Following the Arab Spring, the Middle East has been polarized for almost a decade by the opposition of two regional alliances, with Turkey and Egypt being key players within their respective camps. A thaw between the two sides has nevertheless started in 2021, and the normalization of the relations between Turkey and Egypt now seems within reach. Even if the East Mediterranean is not a priority of the Czech presidency of the EU, it is in its interest to favor such a rapprochement between two important regional players of its
neighborhood. Indeed, the normalization of the Turkish-Egyptian relations could be the key to the stabilization of the situation in Libya – at least partially, as it is crucial for minimizing Russian diplomatic and military expansion in the EU’s southern neighborhood, reducing the EU’s dependence on Russian energy and minimizing the refugee flow coming from the South. The EU can further underline the need to include a plurality of institutions and local actors in this process so it would go beyond an elite-driven process, which would otherwise produce only a short-term and unsustainable stabilization.

Recommendations

→ As Czechia is a country with stable relations with Egypt and Turkey, the Czech presidency should lay the ground for the future EU presidencies in terms of approaching the Turkish-Egyptian rapprochement strategically. It can, for instance, initiate a policy debate among the mid-range policymakers from the US, Turkey, Egypt, and the EU on how to start stabilizing Libya.

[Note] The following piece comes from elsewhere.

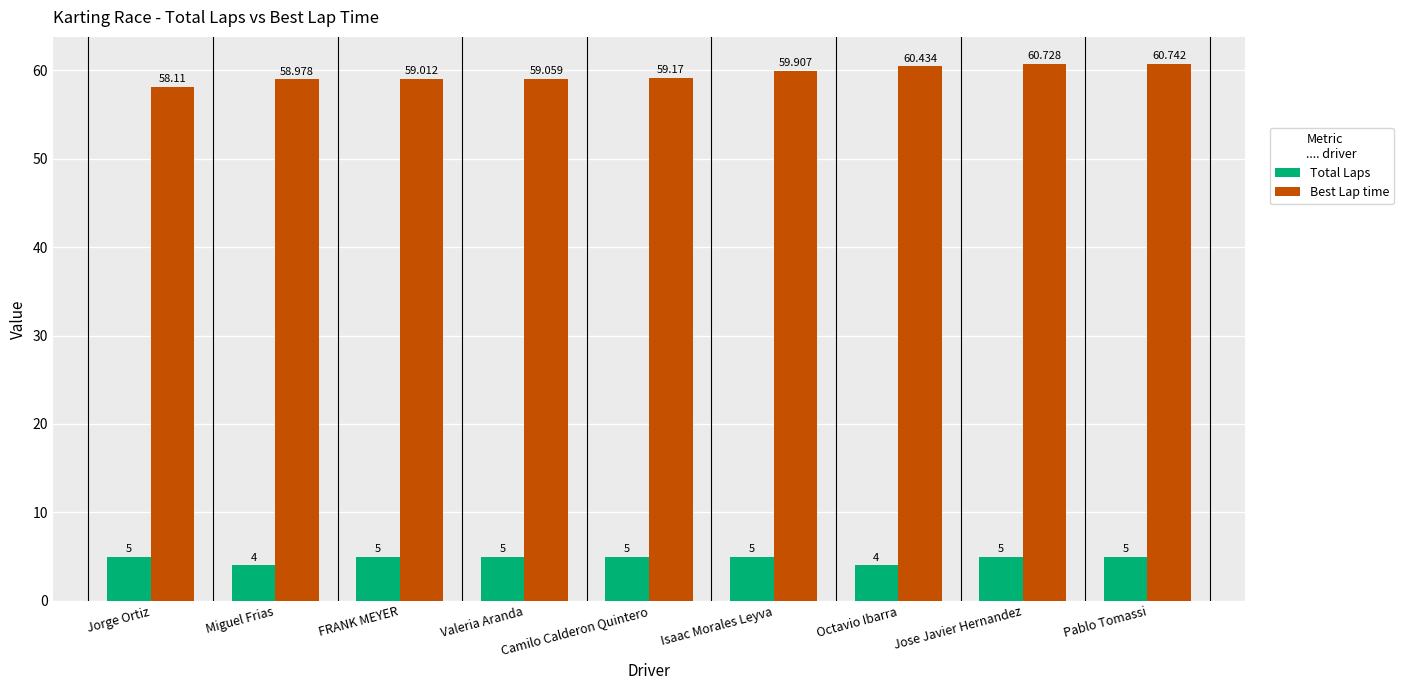

Rank the series at Pablo Tomassi from highest to lowest value.

Best Lap time, Total Laps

→ The Czech presidency should recommend that the EU Commission, especially the High Representative for Foreign Affairs (HR/VP), consider the potential impact of the Turkish-Egyptian rapprochement on irregular migrants taking the route through Libya and integrate the process into its toolkits for tackling migration, e.g., the EU Facility for Refugees in Turkey.

→ The Czech presidency should recommend that the EU Commission, especially the HR/VP, consider the potential impact of the Turkish-Egyptian rapprochement on energy security and how it can be integrated into the Mediterranean Green Hydrogen Partnership.

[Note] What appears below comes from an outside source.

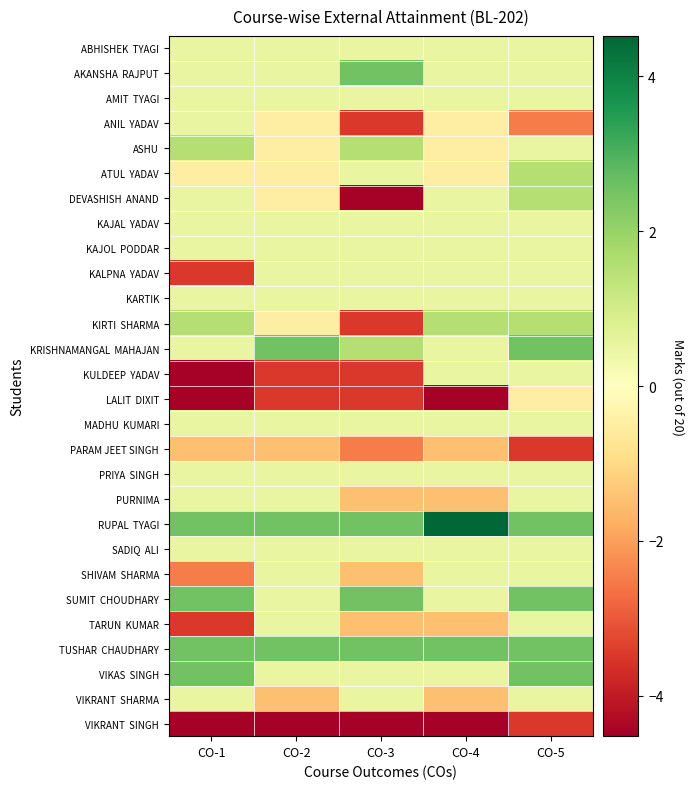

At which category is the sum across all series the highest?

CO-5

→ The Czech presidency should recommend that the EU Commission, especially the HR/VP, approach the Turkish-Egyptian rapprochement (and its potential impact on Libya) as one area to strengthen transatlantic relations within the framework of the Global Fragility Act announced by the US.

→ The integration of the Turkish-Egyptian rapprochement into EU instruments for the stability of Libya should yet be viewed with precaution as the motivation for the rapprochement mainly lies in the political leaders’ interests in preserving their power within their respective regimes. That is why it is important to underline ‘good governance’ and ‘inclusion of a plurality of institutions and local actors’ in the process of creating a mechanism for stability.